• RECORDED INFORMATION:
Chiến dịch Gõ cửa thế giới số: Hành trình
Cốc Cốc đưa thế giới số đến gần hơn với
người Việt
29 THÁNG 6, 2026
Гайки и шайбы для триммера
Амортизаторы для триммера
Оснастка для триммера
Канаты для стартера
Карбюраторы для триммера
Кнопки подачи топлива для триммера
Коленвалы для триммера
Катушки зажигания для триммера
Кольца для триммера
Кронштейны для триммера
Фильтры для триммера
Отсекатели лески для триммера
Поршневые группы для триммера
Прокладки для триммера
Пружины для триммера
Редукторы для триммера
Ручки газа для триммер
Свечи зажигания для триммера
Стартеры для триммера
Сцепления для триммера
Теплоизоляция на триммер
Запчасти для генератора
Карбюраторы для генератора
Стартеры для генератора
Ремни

==

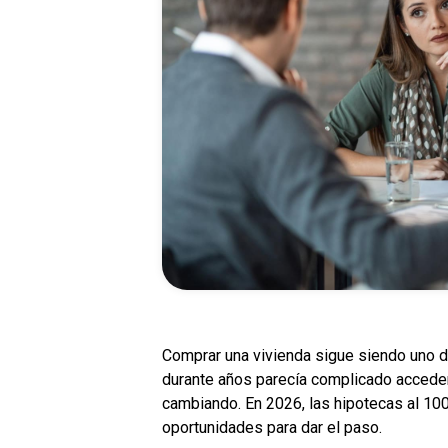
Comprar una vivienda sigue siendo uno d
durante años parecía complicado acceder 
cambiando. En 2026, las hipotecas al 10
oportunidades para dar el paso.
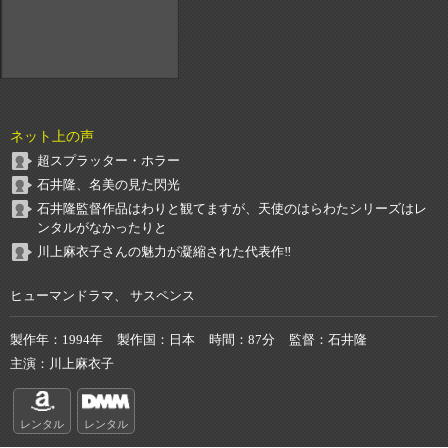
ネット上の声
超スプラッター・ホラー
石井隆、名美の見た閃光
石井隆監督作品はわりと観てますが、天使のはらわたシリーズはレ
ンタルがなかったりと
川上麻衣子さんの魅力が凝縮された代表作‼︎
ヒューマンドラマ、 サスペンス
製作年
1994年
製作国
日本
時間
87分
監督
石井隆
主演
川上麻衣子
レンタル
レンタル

• TRY IT: Your answer should consist solely of the lines above from the line with "Chiến dịch Gõ cửa thế giới số: Hành trình" to the line with "Свечи зажигания для триммера", both included, reproduced exactly.

• ANSWER BOX:
Chiến dịch Gõ cửa thế giới số: Hành trình
Cốc Cốc đưa thế giới số đến gần hơn với
người Việt
29 THÁNG 6, 2026
Гайки и шайбы для триммера
Амортизаторы для триммера
Оснастка для триммера
Канаты для стартера
Карбюраторы для триммера
Кнопки подачи топлива для триммера
Коленвалы для триммера
Катушки зажигания для триммера
Кольца для триммера
Кронштейны для триммера
Фильтры для триммера
Отсекатели лески для триммера
Поршневые группы для триммера
Прокладки для триммера
Пружины для триммера
Редукторы для триммера
Ручки газа для триммер
Свечи зажигания для триммера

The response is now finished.